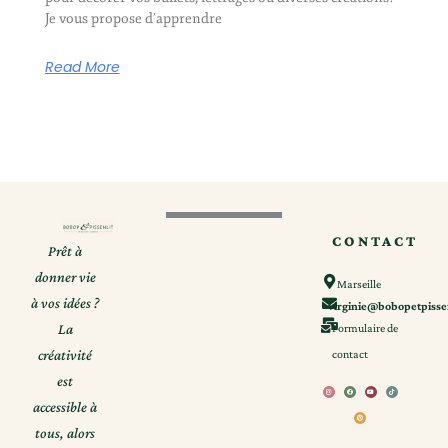
Je vous propose d’apprendre
Read More
CONTACT
Prêt à
donner vie
Marseille
à vos idées ?
virginie@bobopetpisse
La
Formulaire de
créativité
contact
est
I
F
P
Y
T
n
a
i
o
i
s
c
n
u
k
t
e
t
t
t
accessible à
a
b
e
u
o
g
o
r
b
k
r
o
e
e
a
k
s
m
t
tous, alors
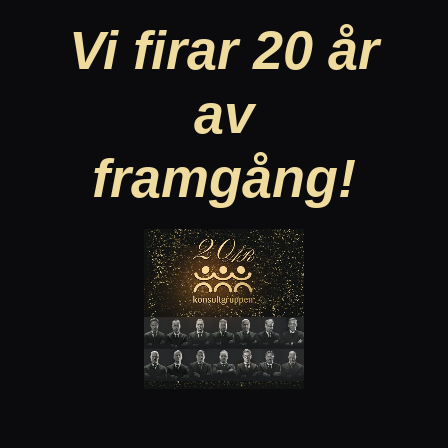
Vi firar 20 år
av
framgång!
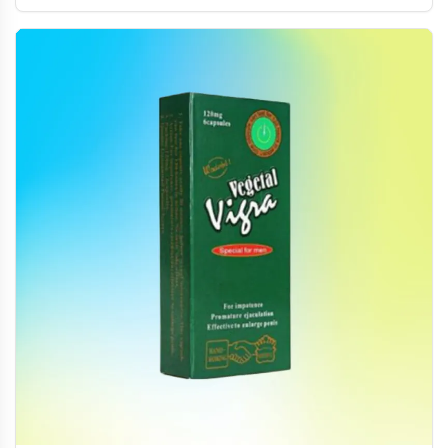
您做出明智的健康選擇。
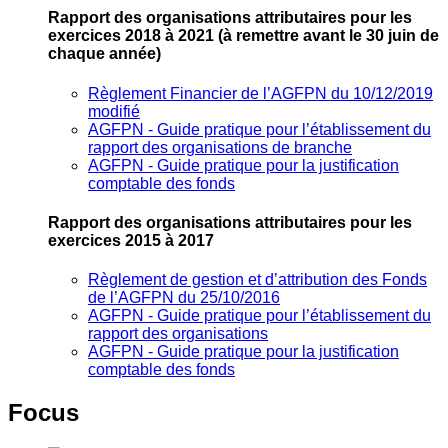
Rapport des organisations attributaires pour les
exercices 2018 à 2021
(à remettre avant le 30 juin de
chaque année)
Règlement Financier de l’AGFPN du 10/12/2019
modifié
AGFPN ‐ Guide pratique pour l’établissement du
rapport des organisations de branche
AGFPN ‐ Guide pratique pour la justification
comptable des fonds
Rapport des organisations attributaires pour les
exercices 2015 à 2017
Règlement de gestion et d’attribution des Fonds
de l’AGFPN du 25/10/2016
AGFPN ‐ Guide pratique pour l’établissement du
rapport des organisations
AGFPN ‐ Guide pratique pour la justification
comptable des fonds
Focus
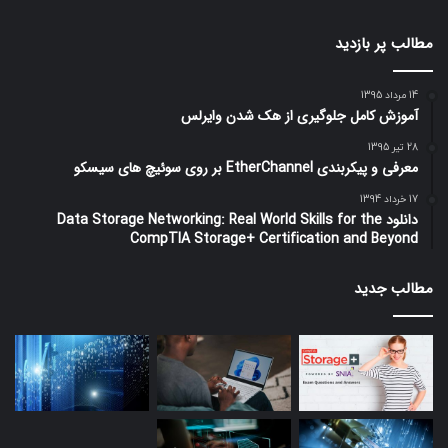
مطالب پر بازدید
14 مرداد 1395
آموزش کامل جلوگیری از هک شدن وایرلس
28 تیر 1395
معرفی و پیکربندی EtherChannel بر روی سوئیچ های سیسکو
17 خرداد 1394
دانلود Data Storage Networking: Real World Skills for the
CompTIA Storage+ Certification and Beyond
مطالب جدید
= = =
Which lines in the records contain the string "Storage"? Copy out each of those lines in full.

دانلود Data Storage Networking: Real World Skills for the
CompTIA Storage+ Certification and Beyond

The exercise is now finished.